● **What you should do**:
Repeat exactly, and only, the lines of the entries below from the one with "12521.kreuzwörter" through the one with "Праймеры и ультрабонды", both ends included.

● **Saved entries**:
------------------------------------------------

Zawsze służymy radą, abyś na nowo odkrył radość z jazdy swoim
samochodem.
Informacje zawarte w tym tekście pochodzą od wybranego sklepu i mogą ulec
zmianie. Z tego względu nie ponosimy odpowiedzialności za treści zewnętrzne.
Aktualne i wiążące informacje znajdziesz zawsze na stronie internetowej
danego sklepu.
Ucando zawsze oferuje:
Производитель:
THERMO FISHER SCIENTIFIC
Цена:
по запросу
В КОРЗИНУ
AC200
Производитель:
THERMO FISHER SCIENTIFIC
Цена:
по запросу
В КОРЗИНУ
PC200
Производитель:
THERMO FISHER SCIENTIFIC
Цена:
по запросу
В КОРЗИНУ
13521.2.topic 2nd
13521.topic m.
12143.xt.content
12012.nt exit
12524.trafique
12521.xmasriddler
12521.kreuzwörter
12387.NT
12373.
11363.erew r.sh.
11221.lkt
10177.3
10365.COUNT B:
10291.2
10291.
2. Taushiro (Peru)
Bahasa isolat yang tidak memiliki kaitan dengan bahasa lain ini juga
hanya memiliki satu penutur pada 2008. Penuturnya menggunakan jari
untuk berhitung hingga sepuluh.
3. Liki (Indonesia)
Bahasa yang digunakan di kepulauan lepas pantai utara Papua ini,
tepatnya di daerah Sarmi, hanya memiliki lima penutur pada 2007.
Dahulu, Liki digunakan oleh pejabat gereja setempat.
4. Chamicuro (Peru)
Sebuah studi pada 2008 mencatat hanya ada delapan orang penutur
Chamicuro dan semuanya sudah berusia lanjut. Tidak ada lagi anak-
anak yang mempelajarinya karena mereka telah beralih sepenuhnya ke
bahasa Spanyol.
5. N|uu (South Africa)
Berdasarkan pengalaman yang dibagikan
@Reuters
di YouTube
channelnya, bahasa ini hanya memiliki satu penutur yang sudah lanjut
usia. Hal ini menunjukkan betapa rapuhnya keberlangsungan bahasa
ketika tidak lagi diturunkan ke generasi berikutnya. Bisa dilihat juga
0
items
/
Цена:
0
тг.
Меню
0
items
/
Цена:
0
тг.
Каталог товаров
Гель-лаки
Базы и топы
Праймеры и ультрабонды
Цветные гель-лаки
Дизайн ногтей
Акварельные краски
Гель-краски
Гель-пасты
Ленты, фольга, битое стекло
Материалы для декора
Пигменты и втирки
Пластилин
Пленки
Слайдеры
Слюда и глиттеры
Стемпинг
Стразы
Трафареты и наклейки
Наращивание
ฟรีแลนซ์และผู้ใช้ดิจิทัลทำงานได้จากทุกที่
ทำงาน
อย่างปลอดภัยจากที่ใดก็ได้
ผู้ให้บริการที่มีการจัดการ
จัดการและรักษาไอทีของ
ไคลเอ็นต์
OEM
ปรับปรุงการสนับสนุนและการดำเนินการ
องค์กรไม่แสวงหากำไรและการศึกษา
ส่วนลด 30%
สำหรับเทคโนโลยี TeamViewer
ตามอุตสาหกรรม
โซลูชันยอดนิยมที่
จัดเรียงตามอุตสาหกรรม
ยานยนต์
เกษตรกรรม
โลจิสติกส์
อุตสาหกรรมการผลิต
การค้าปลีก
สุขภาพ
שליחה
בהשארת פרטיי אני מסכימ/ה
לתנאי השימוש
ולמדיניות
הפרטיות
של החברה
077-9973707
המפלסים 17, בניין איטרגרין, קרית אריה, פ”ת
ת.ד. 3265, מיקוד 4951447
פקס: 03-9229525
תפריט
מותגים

------------------------------------------------

● **Exercise output**:
12521.kreuzwörter
12387.NT
12373.
11363.erew r.sh.
11221.lkt
10177.3
10365.COUNT B:
10291.2
10291.
2. Taushiro (Peru)
Bahasa isolat yang tidak memiliki kaitan dengan bahasa lain ini juga
hanya memiliki satu penutur pada 2008. Penuturnya menggunakan jari
untuk berhitung hingga sepuluh.
3. Liki (Indonesia)
Bahasa yang digunakan di kepulauan lepas pantai utara Papua ini,
tepatnya di daerah Sarmi, hanya memiliki lima penutur pada 2007.
Dahulu, Liki digunakan oleh pejabat gereja setempat.
4. Chamicuro (Peru)
Sebuah studi pada 2008 mencatat hanya ada delapan orang penutur
Chamicuro dan semuanya sudah berusia lanjut. Tidak ada lagi anak-
anak yang mempelajarinya karena mereka telah beralih sepenuhnya ke
bahasa Spanyol.
5. N|uu (South Africa)
Berdasarkan pengalaman yang dibagikan
@Reuters
di YouTube
channelnya, bahasa ini hanya memiliki satu penutur yang sudah lanjut
usia. Hal ini menunjukkan betapa rapuhnya keberlangsungan bahasa
ketika tidak lagi diturunkan ke generasi berikutnya. Bisa dilihat juga
0
items
/
Цена:
0
тг.
Меню
0
items
/
Цена:
0
тг.
Каталог товаров
Гель-лаки
Базы и топы
Праймеры и ультрабонды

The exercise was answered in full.